## Activity:
In the lines below, the string "ΠΕΠΕΝ" may appear; say how many lines hold it and give nothing more.

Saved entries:
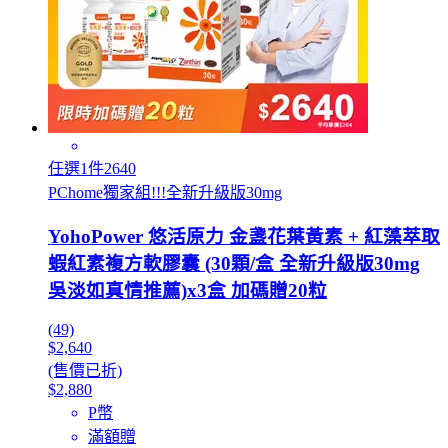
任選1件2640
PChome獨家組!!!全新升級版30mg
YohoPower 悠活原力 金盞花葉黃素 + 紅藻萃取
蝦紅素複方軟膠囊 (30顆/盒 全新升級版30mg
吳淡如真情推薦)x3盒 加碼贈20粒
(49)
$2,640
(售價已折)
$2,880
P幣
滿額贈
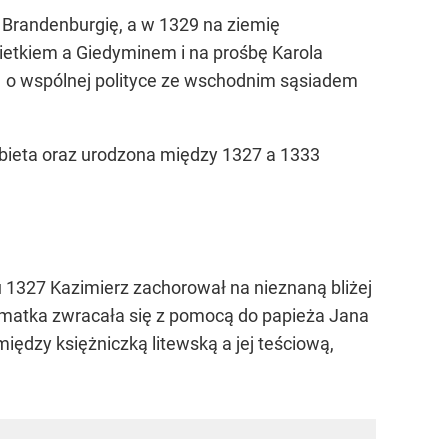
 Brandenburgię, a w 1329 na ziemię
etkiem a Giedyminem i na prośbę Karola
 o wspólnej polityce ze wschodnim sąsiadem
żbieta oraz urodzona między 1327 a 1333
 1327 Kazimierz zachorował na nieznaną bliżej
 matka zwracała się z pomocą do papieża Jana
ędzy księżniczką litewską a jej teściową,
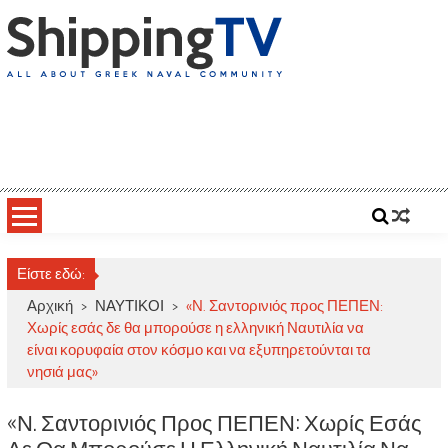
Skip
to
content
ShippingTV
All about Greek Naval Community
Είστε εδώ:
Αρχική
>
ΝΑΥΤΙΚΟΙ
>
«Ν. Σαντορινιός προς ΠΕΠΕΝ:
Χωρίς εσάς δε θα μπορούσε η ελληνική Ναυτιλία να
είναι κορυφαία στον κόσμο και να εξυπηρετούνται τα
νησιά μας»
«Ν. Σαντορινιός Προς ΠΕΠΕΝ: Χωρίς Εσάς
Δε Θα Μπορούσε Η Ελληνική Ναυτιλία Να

---

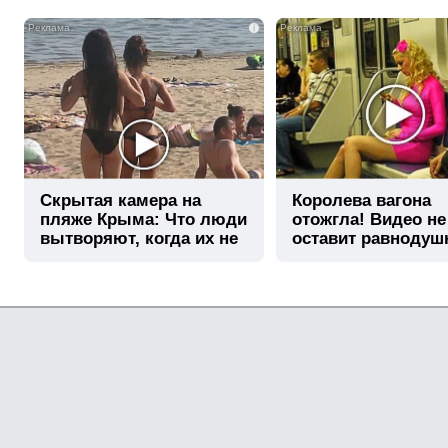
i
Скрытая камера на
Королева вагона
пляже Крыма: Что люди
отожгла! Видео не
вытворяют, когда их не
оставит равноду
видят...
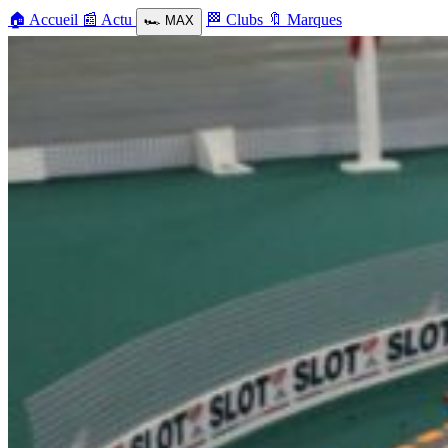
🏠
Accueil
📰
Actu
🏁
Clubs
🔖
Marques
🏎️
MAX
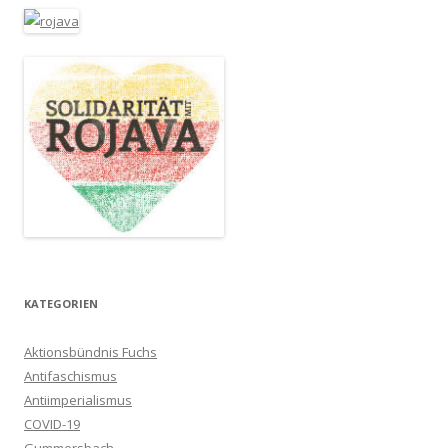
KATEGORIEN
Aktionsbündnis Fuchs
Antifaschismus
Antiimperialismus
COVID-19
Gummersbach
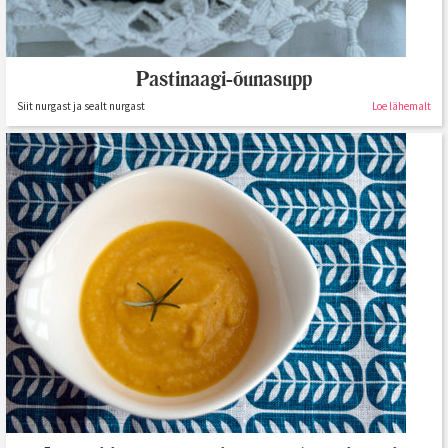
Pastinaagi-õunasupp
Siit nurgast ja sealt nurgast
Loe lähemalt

## Your response:
2